### DIRECTIONS FOR THIS TASK
Rewrite the article on Critical Theory and Christianity, starting with "The point that" and going on through "on western thought.", replacing "epistemic assumption" with "epistemological premise".

Moral Combat: Critical Theory versus Christianity

Moral Combat: Critical Theory versus Christianity 2026-01-26T22:25:38-08:00

Okay, let’s clarify a few things about Critical Theory, a topic I have written on for some time now (see here, here, here,and especially here). Since some have tried to respond to my articles by articulating what they believe to be a kind of Critical Theory-Christianity synthesis, I will try to briefly lay out my underlying problem with ANY critical theory, be it Critical Race Theory, Critical Gender Theory, Critical Legal Studies, or just good-old historical Marxism.

The point that needs to be made is that there is a basic epistemic assumption of all critical theories that I simply reject straight away. I will try to expose that underlying epistemic assumption here, and show that it is incompatible with the idea of Christianity being true. This analysis is not meant to be exhaustive, and each point could be further elaborated upon. Thus, it may not be as precise as it could be. Still I think it is accurate in its basic claims and its reasoning.

Tracing Critical Theory: It Starts With Kant

First, historically speaking, any critical theory just is genealogically descended from Kant. That is not to say we couldn’t find earlier philosophical writings that hint at the basic idea of critical theory (see Giambattista Vico). It is only to say that contemporary critical theory in the West starts with Kant, and Kant’s lasting influence on western thought. 

It is only after Kant’s Critique of Pure Reason, that the terms “theory” and “critique” become technical terms. Because Kant turns the capacity of Reason on itself, critically, everything after Kant becomes mere theory. Thus, post Kant, most philosophical views in the West are of this type. And, after Hegel, there is no systematic philosophy ever again (although there are systematic theologies). The most obvious of these later types of philosophy is Marx’s philosophy, which, we should forever remind ourselves, has lead to a whole lot of death and destruction.

So what did Kant say about Reason?

Reason Redefined: From Kant to Hegel

1) For Kant, Reason is not a passive capacity of the intellect, whereby the mind, however difficult the process, comes to grasp truths about the world given the experiences of the senses. This was the classical understanding of Reason: Reason as the guide to truth about the way things are. One might call it a kind of soft empiricism, the view that human Reason takes what is given, processes it through a God-given capacity, and comes to actual conclusions about reality. For Kant, however, his “copernican revolution” was to argue that Reason does something quite different than this. The mind is not passively receiving sense data and then actively considering its features (as per Aristotle). Instead, the mind is active in the very organizing of the raw data of sensory experience and even in the creation of those sensory experiences. Reason constructs, actively, the very categories of our phenomenal experiences. Thus, the very categories of being are, so to speak, up to us. Or, at least, they are dependent on the operations of our minds.

### COLLECTED DATA
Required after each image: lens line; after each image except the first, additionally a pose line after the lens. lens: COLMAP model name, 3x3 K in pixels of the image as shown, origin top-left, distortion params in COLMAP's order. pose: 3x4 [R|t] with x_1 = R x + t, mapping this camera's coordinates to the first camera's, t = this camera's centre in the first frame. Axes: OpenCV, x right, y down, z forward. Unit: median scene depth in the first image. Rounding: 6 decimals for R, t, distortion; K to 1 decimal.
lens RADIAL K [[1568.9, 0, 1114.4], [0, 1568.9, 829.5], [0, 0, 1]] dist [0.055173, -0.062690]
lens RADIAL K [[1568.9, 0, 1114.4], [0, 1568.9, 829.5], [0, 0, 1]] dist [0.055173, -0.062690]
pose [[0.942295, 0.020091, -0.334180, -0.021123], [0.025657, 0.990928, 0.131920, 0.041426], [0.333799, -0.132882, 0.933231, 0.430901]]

### TASK OUTPUT
The point that needs to be made is that there is a basic epistemological premise of all critical theories that I simply reject straight away. I will try to expose that underlying epistemological premise here, and show that it is incompatible with the idea of Christianity being true. This analysis is not meant to be exhaustive, and each point could be further elaborated upon. Thus, it may not be as precise as it could be. Still I think it is accurate in its basic claims and its reasoning.

Tracing Critical Theory: It Starts With Kant

First, historically speaking, any critical theory just is genealogically descended from Kant. That is not to say we couldn’t find earlier philosophical writings that hint at the basic idea of critical theory (see Giambattista Vico). It is only to say that contemporary critical theory in the West starts with Kant, and Kant’s lasting influence on western thought.